═══ Source material

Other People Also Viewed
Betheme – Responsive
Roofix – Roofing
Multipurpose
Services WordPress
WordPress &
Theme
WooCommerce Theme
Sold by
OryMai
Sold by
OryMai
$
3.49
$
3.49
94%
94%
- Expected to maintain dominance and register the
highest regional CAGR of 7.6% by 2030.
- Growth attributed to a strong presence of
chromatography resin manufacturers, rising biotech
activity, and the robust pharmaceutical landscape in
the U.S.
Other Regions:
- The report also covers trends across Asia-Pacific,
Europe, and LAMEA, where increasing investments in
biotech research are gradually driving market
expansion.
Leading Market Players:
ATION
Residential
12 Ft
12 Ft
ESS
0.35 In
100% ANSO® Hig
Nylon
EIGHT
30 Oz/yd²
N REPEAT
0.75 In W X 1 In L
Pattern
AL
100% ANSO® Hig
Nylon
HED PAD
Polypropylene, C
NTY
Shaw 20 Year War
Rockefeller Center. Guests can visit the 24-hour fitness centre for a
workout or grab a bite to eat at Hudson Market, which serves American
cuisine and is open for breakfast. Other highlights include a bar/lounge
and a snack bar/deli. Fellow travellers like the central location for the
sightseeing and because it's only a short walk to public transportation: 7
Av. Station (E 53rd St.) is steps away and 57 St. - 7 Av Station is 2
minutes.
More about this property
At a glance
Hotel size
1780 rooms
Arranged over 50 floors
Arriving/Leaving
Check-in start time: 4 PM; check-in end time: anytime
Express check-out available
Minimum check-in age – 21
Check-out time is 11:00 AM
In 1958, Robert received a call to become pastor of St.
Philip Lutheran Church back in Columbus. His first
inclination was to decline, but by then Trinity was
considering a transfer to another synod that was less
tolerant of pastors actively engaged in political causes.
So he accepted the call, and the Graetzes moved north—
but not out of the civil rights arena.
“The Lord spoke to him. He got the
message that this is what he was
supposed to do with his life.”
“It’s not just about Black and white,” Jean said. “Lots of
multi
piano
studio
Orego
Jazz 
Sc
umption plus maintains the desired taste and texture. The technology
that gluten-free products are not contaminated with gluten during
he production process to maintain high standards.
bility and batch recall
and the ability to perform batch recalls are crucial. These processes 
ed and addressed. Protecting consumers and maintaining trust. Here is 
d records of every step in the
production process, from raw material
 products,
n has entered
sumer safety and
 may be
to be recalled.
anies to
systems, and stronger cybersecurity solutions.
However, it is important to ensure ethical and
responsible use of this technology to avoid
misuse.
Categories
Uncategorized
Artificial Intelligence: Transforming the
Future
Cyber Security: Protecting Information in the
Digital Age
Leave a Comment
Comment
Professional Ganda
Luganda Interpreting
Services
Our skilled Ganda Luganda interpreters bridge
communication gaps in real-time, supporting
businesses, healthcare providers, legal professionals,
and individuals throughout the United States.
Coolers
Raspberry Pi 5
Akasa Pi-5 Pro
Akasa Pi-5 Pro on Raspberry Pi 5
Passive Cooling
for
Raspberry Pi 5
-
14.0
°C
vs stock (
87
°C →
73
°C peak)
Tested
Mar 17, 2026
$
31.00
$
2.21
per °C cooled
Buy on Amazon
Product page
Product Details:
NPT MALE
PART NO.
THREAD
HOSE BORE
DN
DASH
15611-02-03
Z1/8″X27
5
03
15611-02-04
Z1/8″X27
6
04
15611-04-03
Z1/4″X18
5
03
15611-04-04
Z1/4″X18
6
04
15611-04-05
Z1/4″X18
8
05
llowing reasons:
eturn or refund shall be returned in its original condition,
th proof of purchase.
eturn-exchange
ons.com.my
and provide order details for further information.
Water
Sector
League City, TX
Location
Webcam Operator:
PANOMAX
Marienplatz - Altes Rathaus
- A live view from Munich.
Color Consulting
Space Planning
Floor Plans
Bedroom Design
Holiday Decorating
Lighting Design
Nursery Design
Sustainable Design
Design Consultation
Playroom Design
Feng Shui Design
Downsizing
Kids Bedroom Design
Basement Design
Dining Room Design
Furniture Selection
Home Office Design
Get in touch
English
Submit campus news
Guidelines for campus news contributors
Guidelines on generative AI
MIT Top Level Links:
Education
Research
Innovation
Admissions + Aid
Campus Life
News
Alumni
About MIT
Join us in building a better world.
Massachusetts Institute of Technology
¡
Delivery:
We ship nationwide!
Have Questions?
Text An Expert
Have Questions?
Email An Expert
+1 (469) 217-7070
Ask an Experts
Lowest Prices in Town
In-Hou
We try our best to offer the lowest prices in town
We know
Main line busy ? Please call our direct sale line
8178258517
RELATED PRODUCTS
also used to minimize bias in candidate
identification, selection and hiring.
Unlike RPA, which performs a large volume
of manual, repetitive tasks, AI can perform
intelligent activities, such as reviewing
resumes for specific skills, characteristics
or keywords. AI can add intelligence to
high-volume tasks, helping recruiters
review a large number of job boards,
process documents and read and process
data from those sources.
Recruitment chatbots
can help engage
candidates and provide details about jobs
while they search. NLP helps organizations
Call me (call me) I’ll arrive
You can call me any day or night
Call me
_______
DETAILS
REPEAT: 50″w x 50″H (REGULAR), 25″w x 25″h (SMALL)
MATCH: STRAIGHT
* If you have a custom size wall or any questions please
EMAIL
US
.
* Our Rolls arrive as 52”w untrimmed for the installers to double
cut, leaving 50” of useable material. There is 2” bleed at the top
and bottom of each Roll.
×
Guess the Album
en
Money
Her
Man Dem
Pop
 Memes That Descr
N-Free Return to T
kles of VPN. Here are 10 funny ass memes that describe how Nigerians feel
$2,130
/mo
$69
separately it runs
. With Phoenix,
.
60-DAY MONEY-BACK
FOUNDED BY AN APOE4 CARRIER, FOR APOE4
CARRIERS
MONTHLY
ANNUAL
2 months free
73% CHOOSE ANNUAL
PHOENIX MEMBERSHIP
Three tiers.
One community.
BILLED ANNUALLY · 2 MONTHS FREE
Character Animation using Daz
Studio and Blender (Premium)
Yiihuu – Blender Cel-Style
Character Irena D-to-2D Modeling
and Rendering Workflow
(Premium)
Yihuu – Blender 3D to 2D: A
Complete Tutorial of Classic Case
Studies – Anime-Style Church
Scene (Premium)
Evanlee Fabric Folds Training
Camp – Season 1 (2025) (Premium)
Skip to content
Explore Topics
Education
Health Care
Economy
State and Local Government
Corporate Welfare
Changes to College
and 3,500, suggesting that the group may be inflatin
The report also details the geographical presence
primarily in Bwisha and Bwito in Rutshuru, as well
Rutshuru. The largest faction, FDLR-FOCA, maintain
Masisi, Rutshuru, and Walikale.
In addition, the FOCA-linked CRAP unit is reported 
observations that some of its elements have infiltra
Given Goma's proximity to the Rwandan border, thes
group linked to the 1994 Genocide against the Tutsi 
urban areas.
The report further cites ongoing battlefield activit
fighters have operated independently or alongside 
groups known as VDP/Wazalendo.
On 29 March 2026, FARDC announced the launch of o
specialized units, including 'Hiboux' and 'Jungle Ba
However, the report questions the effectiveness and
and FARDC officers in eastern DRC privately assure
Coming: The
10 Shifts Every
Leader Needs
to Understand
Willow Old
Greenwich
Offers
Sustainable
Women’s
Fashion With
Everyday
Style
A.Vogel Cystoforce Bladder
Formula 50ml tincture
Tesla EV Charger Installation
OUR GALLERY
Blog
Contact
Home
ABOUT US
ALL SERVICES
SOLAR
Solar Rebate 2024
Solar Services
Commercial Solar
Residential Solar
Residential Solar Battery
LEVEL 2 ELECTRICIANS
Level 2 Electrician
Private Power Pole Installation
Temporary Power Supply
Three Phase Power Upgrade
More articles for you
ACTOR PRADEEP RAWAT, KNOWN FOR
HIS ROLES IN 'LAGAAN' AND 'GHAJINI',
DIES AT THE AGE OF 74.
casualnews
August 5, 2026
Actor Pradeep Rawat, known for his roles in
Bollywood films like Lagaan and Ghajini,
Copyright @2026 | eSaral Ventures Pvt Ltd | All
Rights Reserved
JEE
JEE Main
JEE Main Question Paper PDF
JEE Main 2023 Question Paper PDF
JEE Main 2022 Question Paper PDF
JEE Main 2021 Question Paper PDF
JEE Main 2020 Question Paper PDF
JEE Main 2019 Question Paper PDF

══════

__What you have to do__: Render every line of the listing, from its first line through the line containing "chromatography resin manufacturers, rising" (both included), as a Markdown table with the columns Row and Line. Number the rows and leave out blank lines.

__Response area__:
| Row | Line |
|---|---|
| 1 | Other People Also Viewed |
| 2 | Betheme – Responsive |
| 3 | Roofix – Roofing |
| 4 | Multipurpose |
| 5 | Services WordPress |
| 6 | WordPress & |
| 7 | Theme |
| 8 | WooCommerce Theme |
| 9 | Sold by |
| 10 | OryMai |
| 11 | Sold by |
| 12 | OryMai |
| 13 | $ |
| 14 | 3.49 |
| 15 | $ |
| 16 | 3.49 |
| 17 | 94% |
| 18 | 94% |
| 19 | - Expected to maintain dominance and register the |
| 20 | highest regional CAGR of 7.6% by 2030. |
| 21 | - Growth attributed to a strong presence of |
| 22 | chromatography resin manufacturers, rising biotech |